§ **Required action**
In the passage about magicians' techniques, why does a magician who scratches his ear or shoots his cuffs usually go unnoticed? Answer in one to three sentences.

§ **Passage provided**
3. Big Motions Beat Little Motions

If you were watching a magician standing on the stage and he made a small, quick move to his pocket, you would certainly notice it. Magicians know that, and prevent you from seeing their small moves by distracting you with a big move – pulling a colorful scarf out using a sweeping gesture with their other hand. They know the audience will tune out the small move in favor of paying attention to the big one.

Particularly if you are dealing with an audience that may be distracted, use BIG motions to snap them to attention.

4. The Unexpected Attracts Us

When I watch a magician, I’m always trying to pay close attention to spot any shady moves. So is the rest of the audience. It’s rare to spot a skilled magician’s tricks, though, not just because of the distraction techniques described above but also because he is disguising some moves as “expected” actions. For example, if he scratches his ear, shoots his cuffs, or makes another move we are familiar with, our brains tune it out as expected and uninteresting. That move may well mask a transfer of a prop or some other preparation step. On the other hand, if he placed his palm on top of his head or raised his left arm for no apparent reason, we’d all be watching carefully.

Much as our brains focus on motion, they also focus on novelty. Surprising your customer with an unexpected move, a novel sound, or unfamiliar image will get her to look at and analyze what she is seeing. That’s true even with text – “New!” is one of the most attention-getting words in advertising (See The Power of New!).

5. Mirror Neurons Engage Us

One reason we don’t notice when a magician scratches his nose but slyly palms a coin that was hidden in his mouth at the same time is that we KNOW what it feels like to scratch our nose. When he is performing that action, if we notice at all, our mirror neurons are lighting up as if duplicating that action ourselves. Magicians exploit this phenomenon with “decoy actions” – appearing to take a drink, for example, but really passing an item from mouth to hand in the process. Our brains aid the deception by playing along with the decoy activity.

Even though marketers aren’t normally trying to disguise sneaky actions, there is a lesson here. When people see someone performing a familiar action, either in person or by video, their brains will engage as their mirror neurons kick in. Selling soft drinks? Let people experience opening the bottle, raising it to their lips, and taking a drink. Magicians know how familiar physical actions engage our brain, and you should too.

§ **Source material**

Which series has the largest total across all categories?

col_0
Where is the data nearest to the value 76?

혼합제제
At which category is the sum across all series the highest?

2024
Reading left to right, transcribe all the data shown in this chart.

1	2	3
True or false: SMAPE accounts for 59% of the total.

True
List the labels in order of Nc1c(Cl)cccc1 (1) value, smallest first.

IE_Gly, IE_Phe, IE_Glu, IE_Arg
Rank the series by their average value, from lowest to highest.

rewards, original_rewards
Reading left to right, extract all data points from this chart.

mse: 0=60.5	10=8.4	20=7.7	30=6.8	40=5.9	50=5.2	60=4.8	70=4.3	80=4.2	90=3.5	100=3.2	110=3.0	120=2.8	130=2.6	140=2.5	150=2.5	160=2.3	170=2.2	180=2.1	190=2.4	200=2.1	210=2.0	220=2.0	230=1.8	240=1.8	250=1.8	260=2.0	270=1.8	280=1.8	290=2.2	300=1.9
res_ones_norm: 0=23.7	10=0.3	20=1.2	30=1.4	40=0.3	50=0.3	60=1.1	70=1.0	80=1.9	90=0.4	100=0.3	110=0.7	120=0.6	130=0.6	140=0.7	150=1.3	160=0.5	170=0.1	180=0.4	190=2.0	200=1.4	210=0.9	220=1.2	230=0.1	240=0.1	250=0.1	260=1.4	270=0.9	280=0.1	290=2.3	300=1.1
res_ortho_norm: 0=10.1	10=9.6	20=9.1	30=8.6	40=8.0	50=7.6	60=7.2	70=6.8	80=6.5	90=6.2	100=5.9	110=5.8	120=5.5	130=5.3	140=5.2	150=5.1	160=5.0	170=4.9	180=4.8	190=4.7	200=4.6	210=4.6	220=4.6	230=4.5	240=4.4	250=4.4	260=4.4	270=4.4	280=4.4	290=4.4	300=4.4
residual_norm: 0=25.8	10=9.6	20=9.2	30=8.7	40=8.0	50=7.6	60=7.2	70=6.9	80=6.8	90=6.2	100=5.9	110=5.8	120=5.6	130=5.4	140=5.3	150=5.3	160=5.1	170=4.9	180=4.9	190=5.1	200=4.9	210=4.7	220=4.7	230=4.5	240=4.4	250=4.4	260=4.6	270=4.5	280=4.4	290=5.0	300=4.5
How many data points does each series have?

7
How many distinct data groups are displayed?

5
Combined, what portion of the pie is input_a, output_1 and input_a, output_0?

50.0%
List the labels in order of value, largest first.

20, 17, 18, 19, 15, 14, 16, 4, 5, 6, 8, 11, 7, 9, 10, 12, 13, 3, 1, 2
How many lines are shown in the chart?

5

§ **Written reply**
These are moves we are familiar with, so our brains tune them out as expected and uninteresting. Such a move can therefore hide the transfer of a prop or some other preparation step.